Passage:
-.-.-

The following snippets of the code illustrate the current structure I am using; it is messy and code improvement suggestions are also welcome.
// Setting up the XMLReader
XmlReaderSettings settings = new XmlReaderSettings();
settings.ConformanceLevel = ConformanceLevel.Auto;
settings.IgnoreWhitespace = true;
settings.CloseInput = true;
settings.IgnoreComments = true;
settings.ValidationType = ValidationType.Schema;
settings.Schemas.Add(null, "schema.xsd");
settings.ValidationEventHandler += new ValidationEventHandler(ValidationCallBack);
XmlReader reader = XmlReader.Create("Sample.xml", settings);
// Processing XML
while (reader.Read())
if (reader.NodeType == XmlNodeType.Element)
if (reader.Name.Equals("A"))
processA(reader.ReadSubtree());
reader.Close();
// Process Node A
private static void processA(XmlReader A){
try{
// Perform some book-keeping
// Process Node B by calling processB(A.ReadSubTree())
}
catch (InvalidOperationException ex){
}
catch (XmlException xmlEx){
}
catch (ImportException impEx){
}
finally{ if (A != null) A.Close(); }
}
// All the lower level process node functions propagate the exception to caller.

-.-.-

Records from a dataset

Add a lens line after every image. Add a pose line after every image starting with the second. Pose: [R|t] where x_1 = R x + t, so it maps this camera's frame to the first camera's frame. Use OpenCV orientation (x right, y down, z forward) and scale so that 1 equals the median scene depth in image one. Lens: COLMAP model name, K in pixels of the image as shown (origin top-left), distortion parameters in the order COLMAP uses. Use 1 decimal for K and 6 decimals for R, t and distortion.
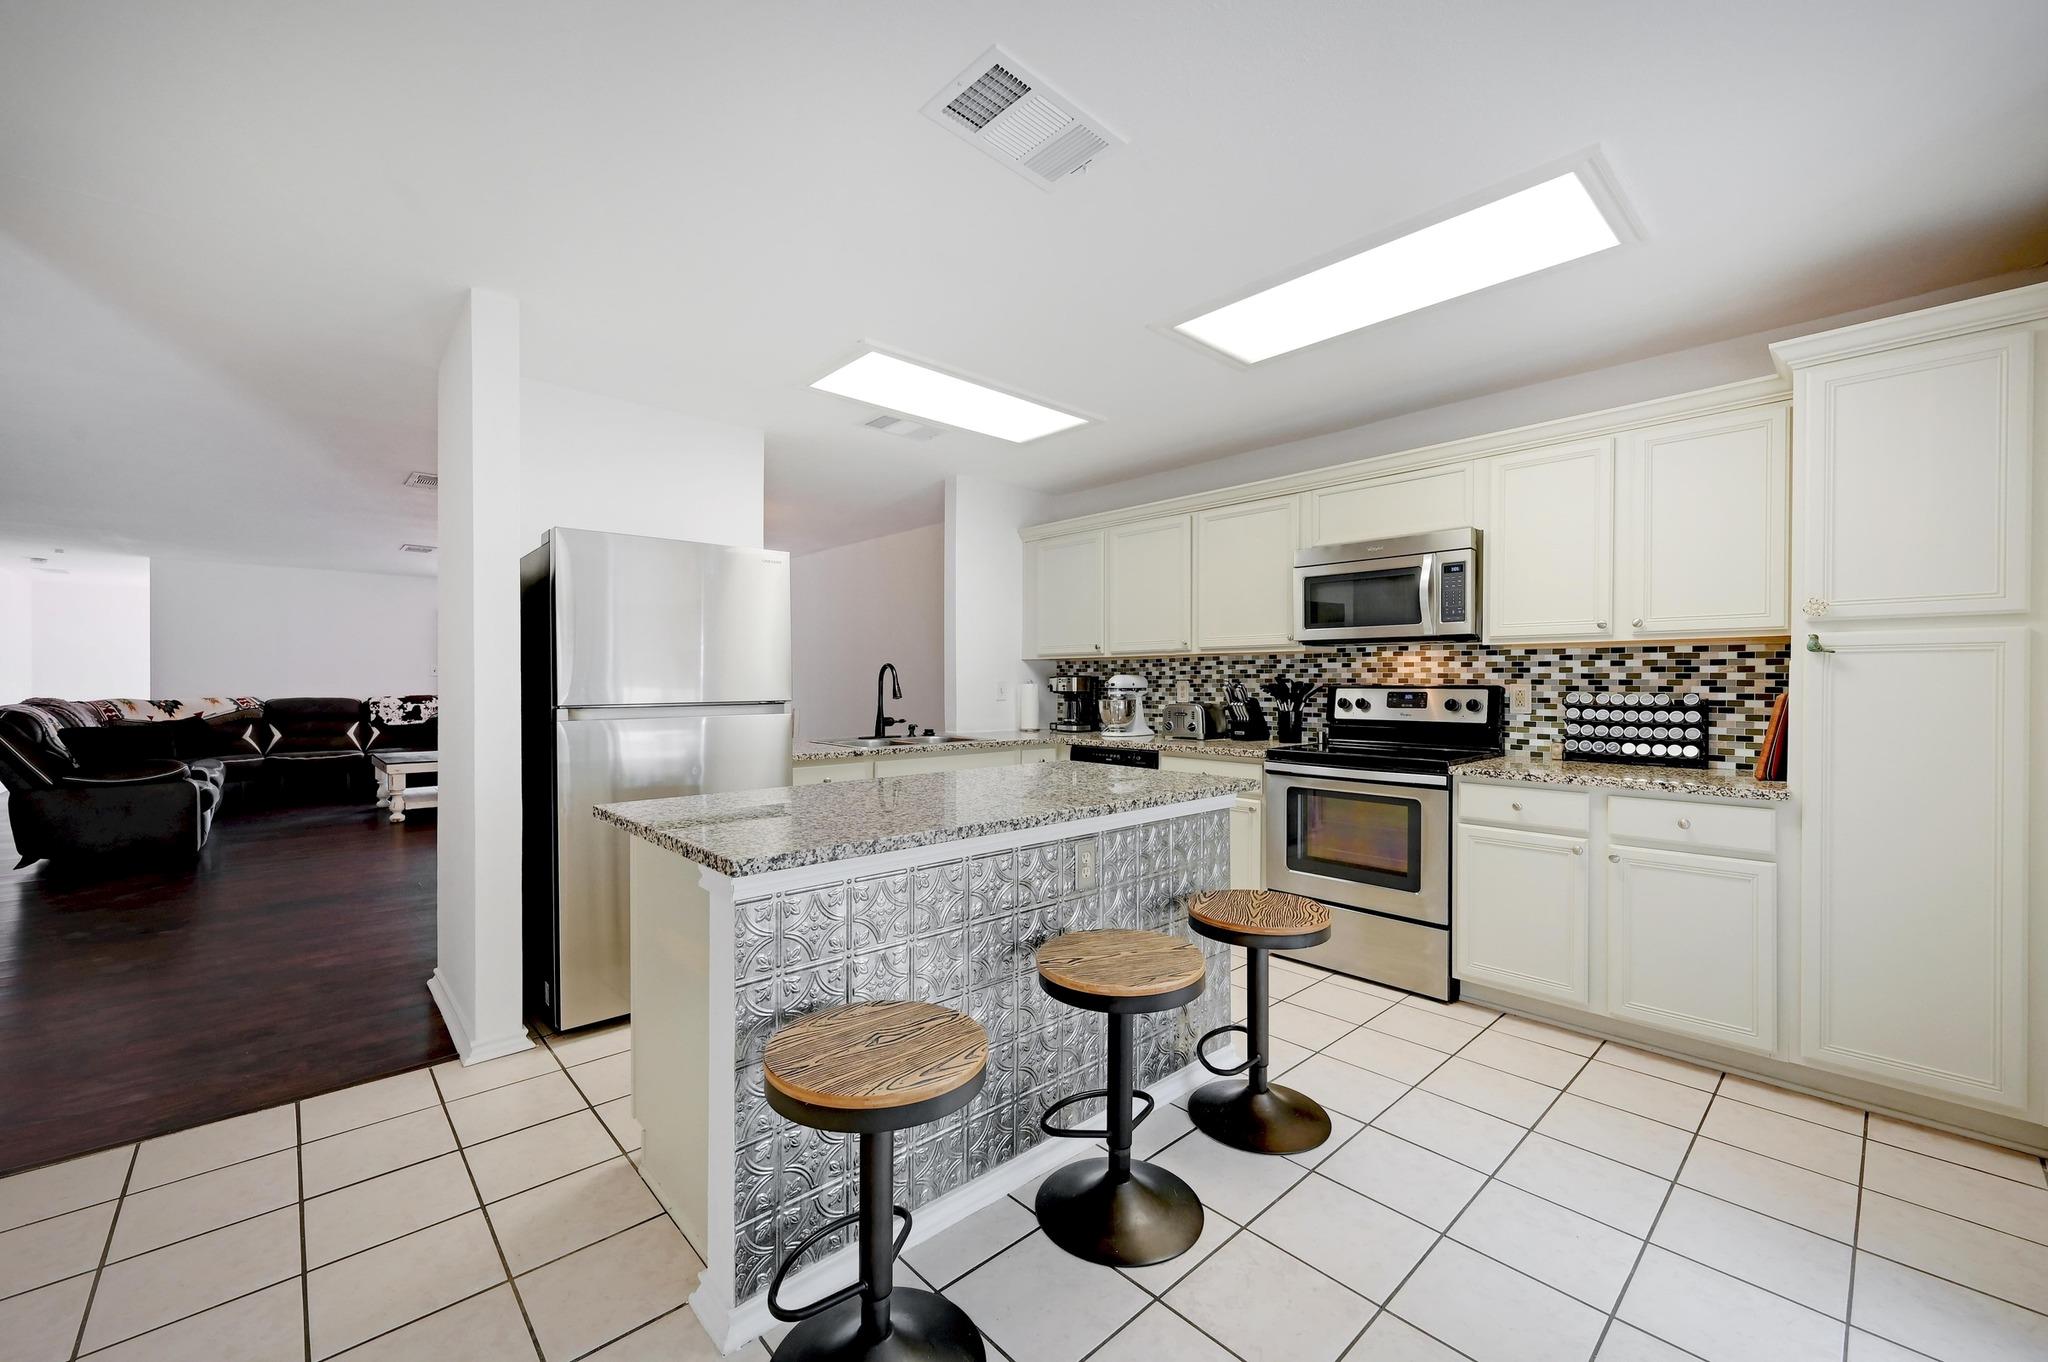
lens RADIAL K [[815.1, 0, 1028.7], [0, 815.1, 682.7], [0, 0, 1]] dist [0.002179, 0.000399]
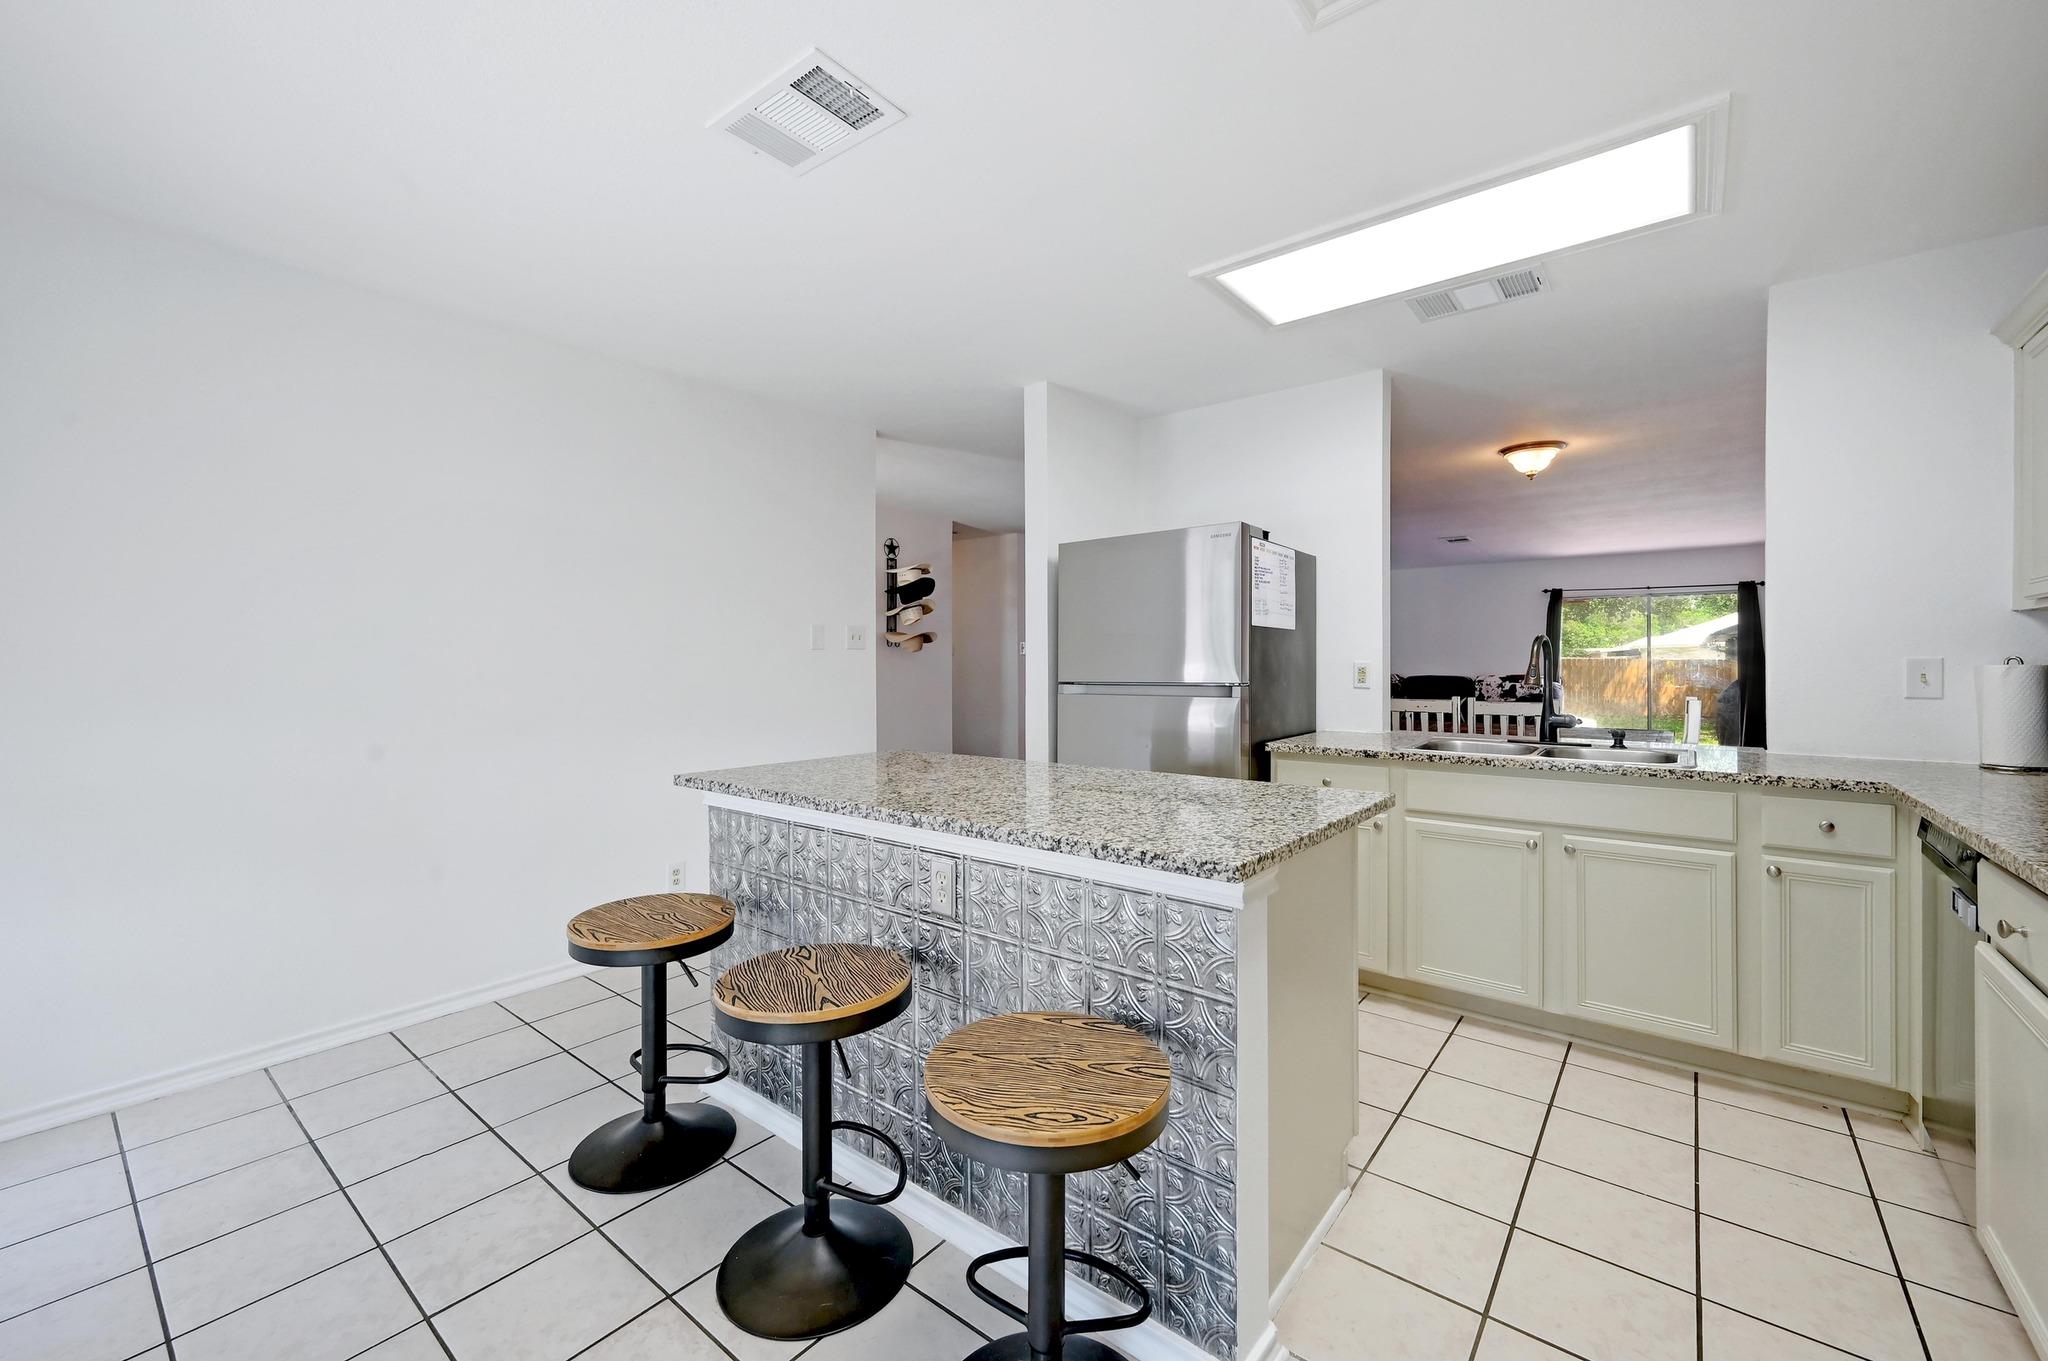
lens RADIAL K [[815.1, 0, 1016.9], [0, 815.1, 673.5], [0, 0, 1]] dist [0.002179, 0.000399]
pose [[0.149481, 0.012453, -0.988686, 0.205095], [0.000980, 0.999918, 0.012742, -0.000266], [0.988764, -0.002874, 0.149456, 0.220495]]
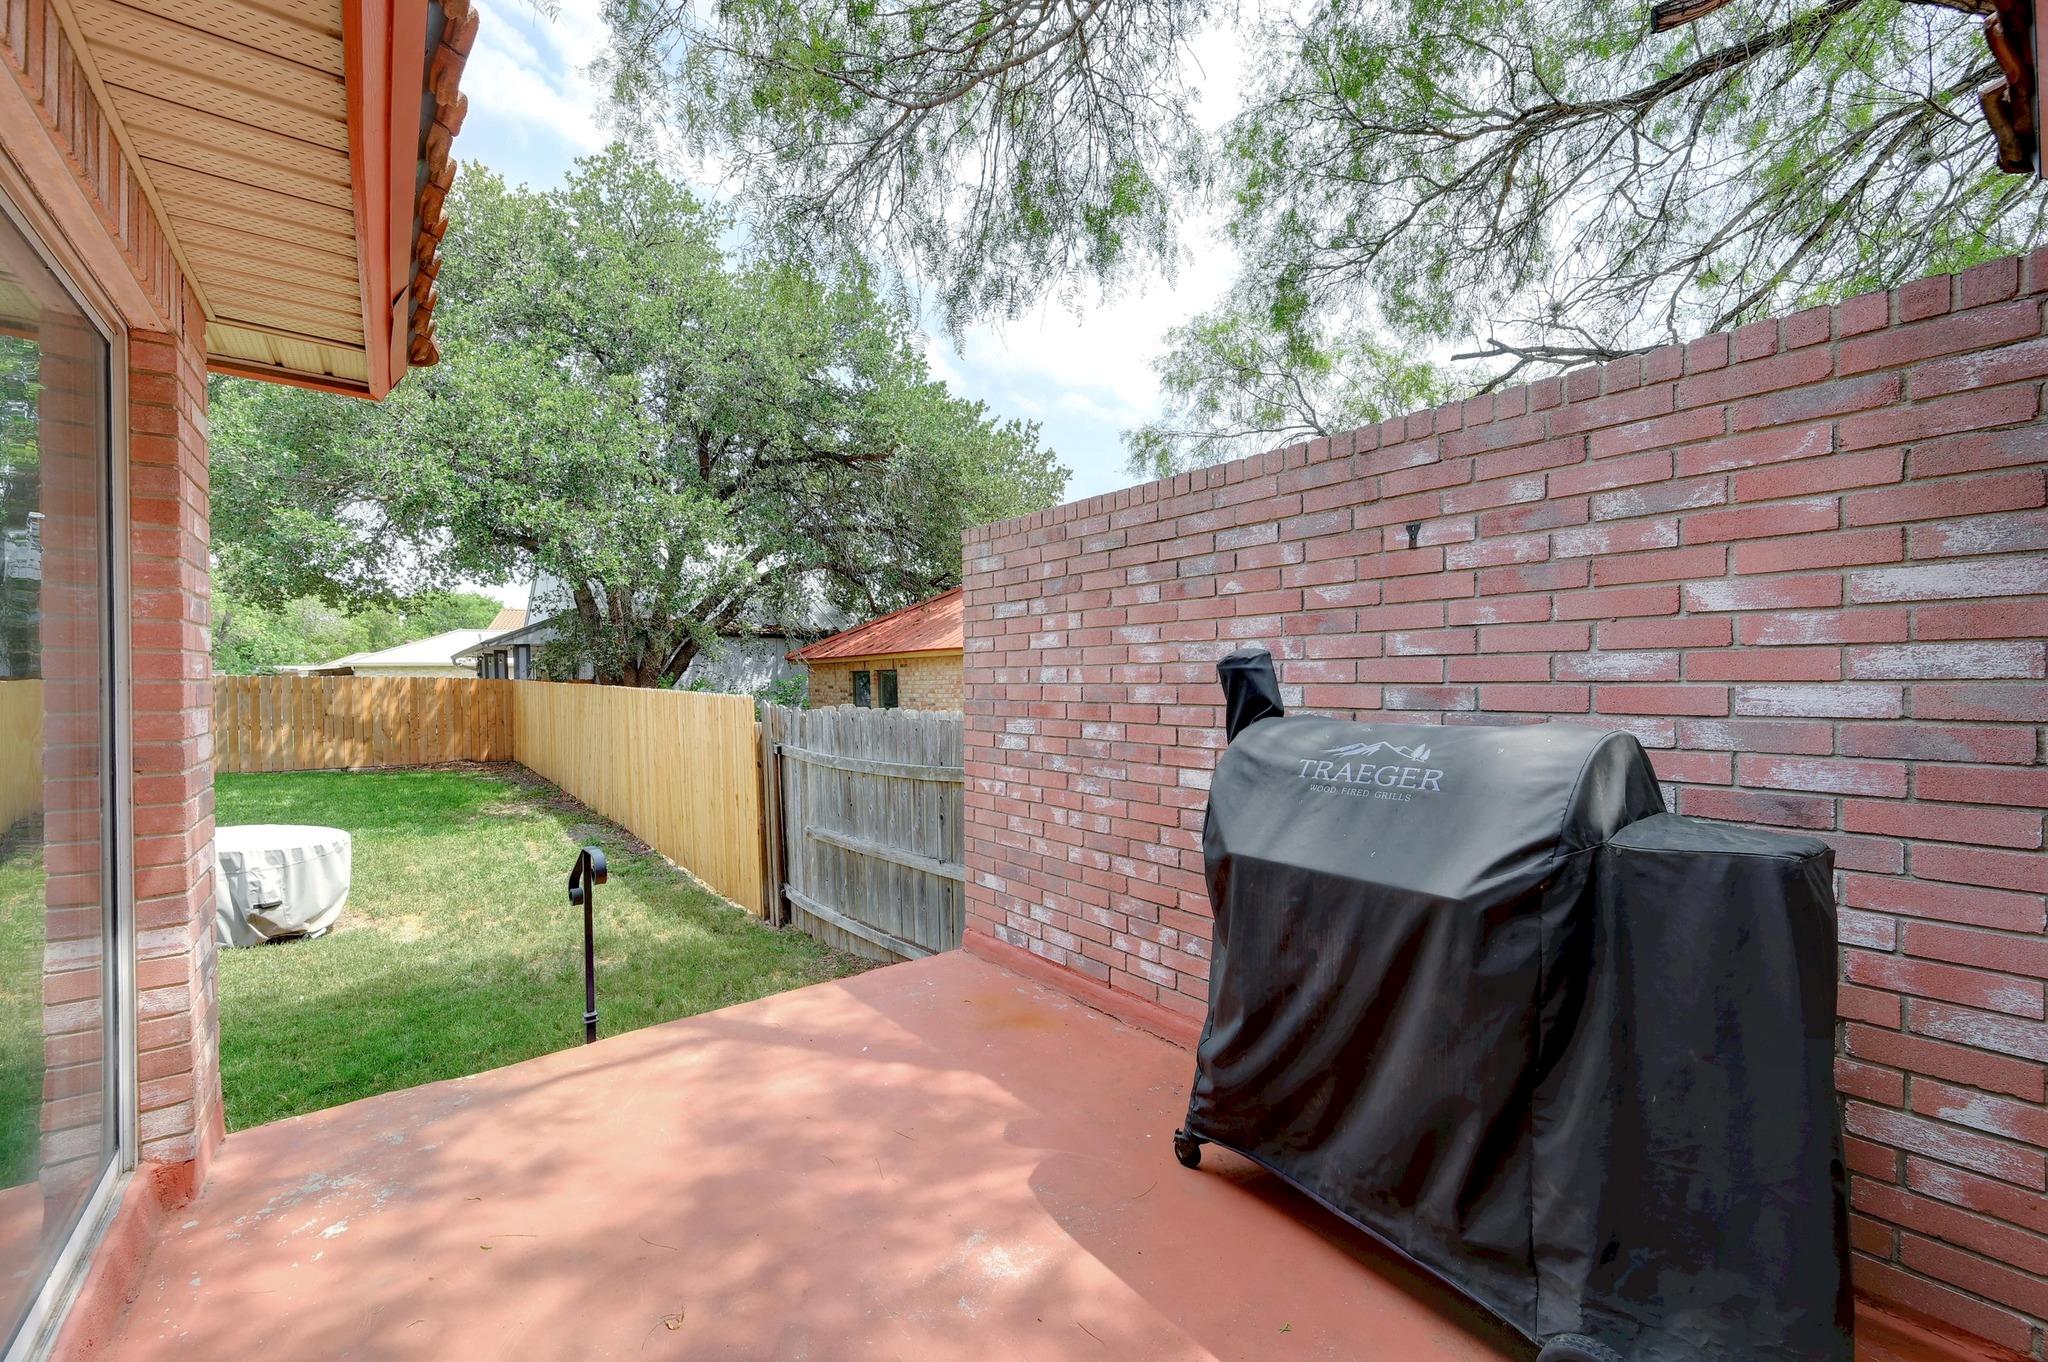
lens RADIAL K [[815.1, 0, 1015.9], [0, 815.1, 679.5], [0, 0, 1]] dist [0.002179, 0.000399]
pose [[0.997326, 0.005626, -0.072865, -0.845214], [-0.006574, 0.999897, -0.012779, 0.010041], [0.072786, 0.013224, 0.997260, 1.180061]]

-.-.-

Task 1:
In the XML-reading code, which schema file is added to the reader settings?
Task 2:
Please reproduce the stretch of the XML-reading code from "if (reader.NodeType == XmlNodeType.Element)" through "by calling processB(A.ReadSubTree())", swapping "book-keeping" for "record keeping".
Task 3:
Extend the XML-reading code past its final line.
This data stands apart from the XML-reading code above.

Response box 1:
schema.xsd

Response box 2:
if (reader.NodeType == XmlNodeType.Element)
if (reader.Name.Equals("A"))
processA(reader.ReadSubtree());
reader.Close();
// Process Node A
private static void processA(XmlReader A){
try{
// Perform some record keeping
// Process Node B by calling processB(A.ReadSubTree())

Response box 3:
private static void processB(XmlReader B){
try{
// Book-keeping and call processC
}
catch (Exception ex){
throw ex;
}
finally{ if (B != null) B.Close();}
}
// Validation event handler
private static void ValidationCallBack(object sender, ValidationEventArgs e){
String msg = "Validation Error: " + e.Message +" at line " + e.Exception.LineNumber+
" position number "+e.Exception.LinePosition;
throw new ImportException(msg);
}
When a XMLSchemaValidationException is encountered the finally block will invoke close() and the original XMLReader is being positioned on the EndElement of the subtree and hence the finally block in processA will lead to processing of the next node A.
However when a XMlException is encountered invoking the close method is not positioning the original reader on the EndElement node of the subtree and an InvalidOperationException is being throw.
I tried to use methods like skip, ReadToXYZ() methods but these are invariably leading to XMLExcpetion of InvalidOperationException when invoked on any node that triggered an exception.
The following is a excerpt from MSDN regarding the ReadSubTree method.
When the new XmlReader has been
closed, the original XmlReader will be
positioned on the EndElement node of
the sub-tree. Thus, if you called the
ReadSubtree method on the start tag of
the book element, after the sub-tree
has been read and the new XmlReader
has been closed, the original
XmlReader is positioned on the end tag
of the book element.
Note: I cannot use .Net 3.5 for this, however .Net 3.5 suggestions are welcome.

See this question:
XML Parser Validation Report
You need to distinguish between well-formed xml (it follows the rules required to be real xml) and valid xml (follows additional rules given by a specific xml schema). From the spec:
Once a fatal error is detected, however, the processor must not continue normal processing (i.e., it must not continue to pass character data and information about the document's logical structure to the application in the normal way).
For better or worse, the xml tools included with Visual Studio need to follow that spec very closely, and therefore will not continue processing if there is a well-formedness error. The link I provided might give you some alternatives.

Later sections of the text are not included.